What elevates Leanne beyond Lorre’s laugh-factory formula? It’s the unflinching gaze at midlife reinvention – divorce’s sting, empty-nest echoes, and the terror of tech-savvy grandkids – wrapped in Southern Gothic warmth that resonates in a post-pandemic world craving connection. Season 1 mirrored real stats: over 50% of U.S. divorces hit after 20 years, per Census data, and Morgan’s take – blending humor with hope – struck a chord, boosting searches for “menopause comedy” by 150%. The trailer taps this vein deeper: Tommy’s “soul battle” isn’t demonic – it’s digital-age drift, from TikTok temptations to faith’s fading flicker, forcing Leanne to bridge boomer wisdom with Gen Alpha grit. “We’re laughing at the fears we all face – kids growing up too fast in a world that’s too wild,” Lorre told Deadline, teasing subplots like Carol’s online dating disasters and Josie’s eco-mom meltdown.

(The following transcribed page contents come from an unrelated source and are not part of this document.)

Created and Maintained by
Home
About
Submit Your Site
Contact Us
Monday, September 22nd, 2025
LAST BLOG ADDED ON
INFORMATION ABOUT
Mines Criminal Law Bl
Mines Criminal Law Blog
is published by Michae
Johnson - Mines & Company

Fan frenzy is palpable. #LeanneS2 trended on X within hours of the trailer’s October 23 drop, with users like @SouthernLaughs gushing, “Tommy’s my spirit animal – Leanne for president of grandmas!” Reddit’s r/NetflixBestOf threads dissect the custody tease (“Bill redemption or revenge plot?”), amassing 15K upvotes, while TikTok edits mash trailer clips with Morgan’s stand-up for viral “relatable AF” montages. Critics’ early buzz? Collider calls it “Season 1’s cozy chaos cranked to cathartic,” predicting Emmy nods for Morgan in Lead Comedy Actress. The series’ clean comedy – no edge, all empathy – has drawn family co-views, bucking Netflix’s edgier trends like Wednesday spinoffs.

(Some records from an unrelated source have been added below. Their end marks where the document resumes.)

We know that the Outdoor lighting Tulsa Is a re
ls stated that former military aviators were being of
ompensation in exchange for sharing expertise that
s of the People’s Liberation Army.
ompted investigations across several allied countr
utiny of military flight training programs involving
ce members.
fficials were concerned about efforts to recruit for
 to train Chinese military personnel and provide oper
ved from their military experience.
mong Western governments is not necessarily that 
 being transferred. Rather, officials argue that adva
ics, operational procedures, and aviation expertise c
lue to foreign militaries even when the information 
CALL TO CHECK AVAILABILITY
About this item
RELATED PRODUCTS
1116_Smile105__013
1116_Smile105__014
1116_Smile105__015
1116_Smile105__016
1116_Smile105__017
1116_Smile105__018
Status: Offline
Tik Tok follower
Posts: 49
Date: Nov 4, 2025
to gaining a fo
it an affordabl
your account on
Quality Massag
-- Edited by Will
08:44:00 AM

Yet Leanne‘s true triumph lies in its testament to tenacity: a woman’s worth isn’t in wedding bands but in the battles she wins for those she loves. Season 2’s trailer – with its Jell-O-fueled showdowns and soul-stirring sermons – promises more proof that in Knoxville kitchens or couch marathons, laughter’s the best legacy. Until 2026, stream Season 1 – because every family’s got a Leanne, and every soul needs saving… with style.